Too often, at least in the US, the bike is thought of only in terms of leisure pursuits. A suburban youth might ride their bike to school throughout their adolescence but we all know what happens when they get their driver's license. Urban commuters (hipsters... that word is so tired, how about we retire it?) might faithfully ride their bike now but what happens when they have children? Weekend warriors spend thousands on a racing or mountain bike but a car is still their primary mode of every day transportation. Why is that, when the prevalence of bikes as a transportation method is so integral to other cultures? How can we overcome the daunting American sprawl when denser urban areas of other cultures make biking so much easier?
As we develop concepts for the competition, we are focused on unique form and practicality based on our own lifestyles. We aren't aiming to reinvent a racing bike or to remake a folding bike, but we are thinking about designs that are flexible and therefore more likely to become a viable transportation choice. From our point of view, what feels appropriate is intrinsically linked to people's home cities and the concepts we are developing aim to be flexible enough to accommodate those different needs. Check the jump for some local inspiration!

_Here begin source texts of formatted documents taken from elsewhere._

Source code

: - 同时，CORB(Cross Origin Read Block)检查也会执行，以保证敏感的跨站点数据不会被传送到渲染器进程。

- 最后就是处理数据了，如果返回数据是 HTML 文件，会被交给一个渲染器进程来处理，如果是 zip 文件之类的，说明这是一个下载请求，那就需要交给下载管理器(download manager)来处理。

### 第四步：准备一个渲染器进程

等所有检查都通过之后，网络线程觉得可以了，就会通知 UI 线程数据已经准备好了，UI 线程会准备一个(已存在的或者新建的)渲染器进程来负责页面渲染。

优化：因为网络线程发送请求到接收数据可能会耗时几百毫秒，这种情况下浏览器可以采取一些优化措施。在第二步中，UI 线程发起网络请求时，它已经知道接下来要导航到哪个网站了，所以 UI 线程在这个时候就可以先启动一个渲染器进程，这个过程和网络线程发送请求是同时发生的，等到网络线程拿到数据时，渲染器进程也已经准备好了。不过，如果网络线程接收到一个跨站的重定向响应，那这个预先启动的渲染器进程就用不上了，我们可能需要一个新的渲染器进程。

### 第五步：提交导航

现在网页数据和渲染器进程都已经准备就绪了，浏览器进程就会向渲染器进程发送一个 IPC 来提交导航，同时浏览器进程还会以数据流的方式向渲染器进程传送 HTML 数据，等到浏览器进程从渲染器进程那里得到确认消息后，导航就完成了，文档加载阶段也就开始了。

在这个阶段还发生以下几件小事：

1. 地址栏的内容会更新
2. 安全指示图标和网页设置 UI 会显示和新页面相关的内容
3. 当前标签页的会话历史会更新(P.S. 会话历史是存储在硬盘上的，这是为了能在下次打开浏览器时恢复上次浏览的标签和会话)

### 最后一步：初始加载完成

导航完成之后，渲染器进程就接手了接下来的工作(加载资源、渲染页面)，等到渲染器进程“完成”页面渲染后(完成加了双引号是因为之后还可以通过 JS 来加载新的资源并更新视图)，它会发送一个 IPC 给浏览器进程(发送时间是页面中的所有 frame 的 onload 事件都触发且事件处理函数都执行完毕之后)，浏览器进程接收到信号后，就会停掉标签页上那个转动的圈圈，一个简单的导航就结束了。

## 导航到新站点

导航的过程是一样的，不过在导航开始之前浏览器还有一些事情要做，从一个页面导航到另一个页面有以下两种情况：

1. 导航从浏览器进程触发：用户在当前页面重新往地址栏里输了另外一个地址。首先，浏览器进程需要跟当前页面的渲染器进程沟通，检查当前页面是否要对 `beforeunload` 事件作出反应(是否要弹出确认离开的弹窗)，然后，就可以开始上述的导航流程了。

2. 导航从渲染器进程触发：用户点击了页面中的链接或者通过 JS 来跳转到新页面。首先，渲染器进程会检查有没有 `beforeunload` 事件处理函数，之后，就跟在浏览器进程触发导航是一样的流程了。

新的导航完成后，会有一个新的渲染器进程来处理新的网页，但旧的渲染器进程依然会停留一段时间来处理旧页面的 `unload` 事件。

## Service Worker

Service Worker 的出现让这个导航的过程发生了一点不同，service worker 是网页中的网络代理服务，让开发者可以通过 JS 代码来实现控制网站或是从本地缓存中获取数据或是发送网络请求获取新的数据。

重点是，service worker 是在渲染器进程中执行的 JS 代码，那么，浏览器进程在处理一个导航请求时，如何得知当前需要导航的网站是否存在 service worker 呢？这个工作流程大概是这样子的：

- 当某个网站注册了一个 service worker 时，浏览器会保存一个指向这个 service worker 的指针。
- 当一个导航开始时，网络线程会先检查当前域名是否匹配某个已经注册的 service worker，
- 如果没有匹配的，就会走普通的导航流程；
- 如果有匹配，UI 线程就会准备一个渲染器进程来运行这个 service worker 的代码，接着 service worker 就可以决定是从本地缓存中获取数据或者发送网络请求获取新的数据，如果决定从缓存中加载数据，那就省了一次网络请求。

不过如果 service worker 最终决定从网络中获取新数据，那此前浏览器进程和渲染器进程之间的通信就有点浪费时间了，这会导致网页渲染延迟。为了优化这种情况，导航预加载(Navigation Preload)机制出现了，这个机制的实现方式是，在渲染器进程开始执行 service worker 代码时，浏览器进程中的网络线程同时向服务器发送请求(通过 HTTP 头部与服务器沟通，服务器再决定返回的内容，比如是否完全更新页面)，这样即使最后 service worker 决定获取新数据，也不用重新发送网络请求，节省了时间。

At fuseproject we make products, brands and experiences on a global level. We pride ourselves on following our designs from the earliest concept all the way to the factory floor. When our designs finally meet the consumer, oftentimes bringing a product to the mass market requires an impersonal process of manufacturing. You can't be friends with an injection-molding machine. That's why we're so excited to be partnering with SyCip -- it's a rare opportunity to create something distinct and handcrafted in collaboration with the person who is building it.
We met with Jeremy in early January after interviewing three other builders. All of the builders we spoke with had excellent pedigrees, however we chose to partner with Jeremy of SyCip because we felt an immediate kinship. Jeremy went to the Art Center College of Design Pasadena and graduated with a degree in Product Design. His design background is apparent in SyCip's bikes and this perspective helps our communication and process. We share the same language of craftsmanship and design. Moreover, it was clear that Jeremy's vision of possibilities is limitless, and his bike designs embrace the type of inventiveness that we strive for in our work.
From left to right: Jeremy SyCip, Yves Behar, Nick Cronan, Noah Murphy-Reinhertz, Serge Bealieu, Andrea Small, Hardy Chambliss, Jade Dalton, Josh Morenstein
fuseproject x SyCip
fuseproject and SyCip Bikes are ready to "take it to the next level," from their San Francsico base with a plan to develop a new class of bicycle that is both utilitarian and beautiful. This team hopes that their bicycle will inspire a more inclusive urban bike culture with real world applications as a real sustainable transportation alternative. The builders at SyCip have been crafting custom bikes since 1992 from their "fabrication Shangri-La" in Sonoma County for everyone from Bay Area bike messengers to World Class racers and anyone in between. About 1/3 of fuseproject's studio commutes by bike regularly, traveling the distance with commutes up to 17 miles away! The sustainable and civic-minded focus of the Oregon Manifest design challenge speaks to the core of this self-described "scrappy" team - not to mention a penchant for competition. Speaking of competition, the folks at fuseproject are throwing down the gauntlet with a proposed mileage competition for bragging rights - studio vs. studio.